Smith R J, Bowman B J, Speziale S C
Int J Immunopharmacol. 1986;8(1):33-40. doi: 10.1016/0192-0561(86)90070-6.
The interaction of human polymorphonuclear neutrophilic leukocytes (neutrophils) with interleukin-1 (IL-1) resulted in a time- and concentration-dependent, selective, release of azurophil (myeloperoxidase, lysozyme) and specific (lysozyme, vitamin B12-binding protein) granule constituents. Myeloperoxidase (MPO) and lysozyme secretion was markedly attenuated if neutrophils were not exposed to cytochalasin B (CB) prior to contact with IL-1. Degranulation was significantly enhanced in the presence of extracellular calcium. IL-1-elicited granule exocytosis was inhibited by the intracellular calcium antagonist, 8-(N,N-diethylamino)-octyl-(3,4,5-trimethoxy) benzoate hydrochloride (TMB-8), a calmodulin antagonist, trifluoperazine (TFP), and an anion channel blocker, 4,4'-diisothiocyano-2,2'-disulfonic acid stilbene (DIDS). An evaluation of the role of arachidonic acid metabolites in IL-1-induced neutrophil activation revealed a suppressive effect on enzyme release exerted by the lipoxygenase inhibitors, piriprost potassium (6,9,deepoxy-6,9-(phenylimino)-delta 6,8 -prostaglandin I1, U-60,257B) and NDGA (nordihydroguaiaretic acid), and a cyclooxygenase/lipoxygenase inhibitor, ETYA (5,8,11,14-eicosatetraynoic acid). These data describe the characteristics of IL-1 as a human neutrophil secretagogue, and enhance our insight into the mechanism of inflammatory cell activation with this monokine.

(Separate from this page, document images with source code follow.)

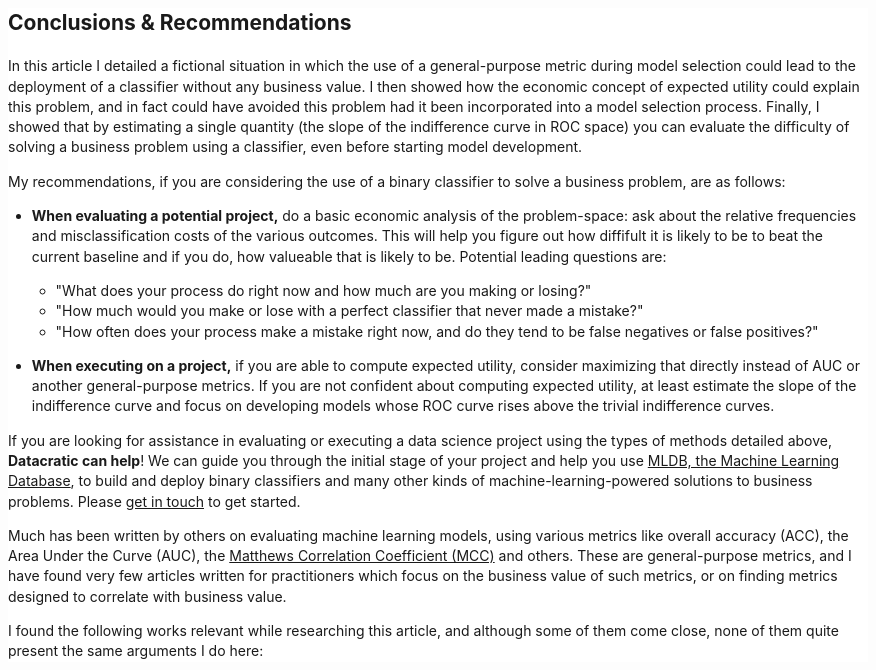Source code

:## Conclusions & Recommendations

In this article I detailed a fictional situation in which the use of a general-purpose metric during model selection could lead to the deployment of a classifier without any business value. I then showed how the economic concept of expected utility could explain this problem, and in fact could have avoided this problem had it been incorporated into a model selection process. Finally, I showed that by estimating a single quantity (the slope of the indifference curve in ROC space) you can evaluate the difficulty of solving a business problem using a classifier, even before starting model development.

My recommendations, if you are considering the use of a binary classifier to solve a business problem, are as follows:

- **When evaluating a potential project,** do a basic economic analysis of the problem-space: ask about the relative frequencies and misclassification costs of the various outcomes. This will help you figure out how diffifult it is likely to be to beat the current baseline and if you do, how valueable that is likely to be. Potential leading questions are:

  - "What does your process do right now and how much are you making or losing?"
  - "How much would you make or lose with a perfect classifier that never made a mistake?"
  - "How often does your process make a mistake right now, and do they tend to be false negatives or false positives?"

- **When executing on a project,** if you are able to compute expected utility, consider maximizing that directly instead of AUC or another general-purpose metrics. If you are not confident about computing expected utility, at least estimate the slope of the indifference curve and focus on developing models whose ROC curve rises above the trivial indifference curves.

If you are looking for assistance in evaluating or executing a data science project using the types of methods detailed above, **Datacratic can help**! We can guide you through the initial stage of your project and help you use [MLDB, the Machine Learning Database](http://mldb.ai), to build and deploy binary classifiers and many other kinds of machine-learning-powered solutions to business problems. Please [get in touch](mailto:mldb@datacratic.com) to get started.

Much has been written by others on evaluating machine learning models, using various metrics like overall accuracy (ACC), the Area Under the Curve (AUC), the [Matthews Correlation Coefficient (MCC)](https://en.wikipedia.org/wiki/Matthews_correlation_coefficient) and others. These are general-purpose metrics, and I have found very few articles written for practitioners which focus on the business value of such metrics, or on finding metrics designed to correlate with business value.

I found the following works relevant while researching this article, and although some of them come close, none of them quite present the same arguments I do here:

人类多形核嗜中性白细胞(中性粒细胞)与白细胞介素-1(IL-1)相互作用,导致嗜天青颗粒(髓过氧化物酶、溶菌酶)和特异性颗粒(溶菌酶、维生素B12结合蛋白)成分呈时间和浓度依赖性、选择性释放。如果中性粒细胞在与IL-1接触之前未暴露于细胞松弛素B(CB),则髓过氧化物酶(MPO)和溶菌酶的分泌会显著减弱。在细胞外钙存在的情况下,脱颗粒显著增强。细胞内钙拮抗剂盐酸8-(N,N-二乙氨基)-辛基-(3,4,5-三甲氧基)苯甲酸酯(TMB-8)、钙调蛋白拮抗剂三氟拉嗪(TFP)和阴离子通道阻滞剂4,4'-二异硫氰酸-2,2'-二磺酸芪(DIDS)可抑制IL-1诱导的颗粒胞吐作用。对花生四烯酸代谢产物在IL-1诱导的中性粒细胞活化中的作用进行评估发现,脂氧合酶抑制剂吡咯前列素钾(6,9,去氧-6,9-(苯基亚氨基)-δ6,8-前列腺素I1,U-60,257B)和去甲二氢愈创木酸(NDGA)以及环氧化酶/脂氧合酶抑制剂5,8,11,14-二十碳四炔酸(ETYA)对酶释放具有抑制作用。这些数据描述了IL-1作为人类中性粒细胞促分泌素的特性,并增强了我们对这种单核因子介导的炎症细胞活化机制的理解。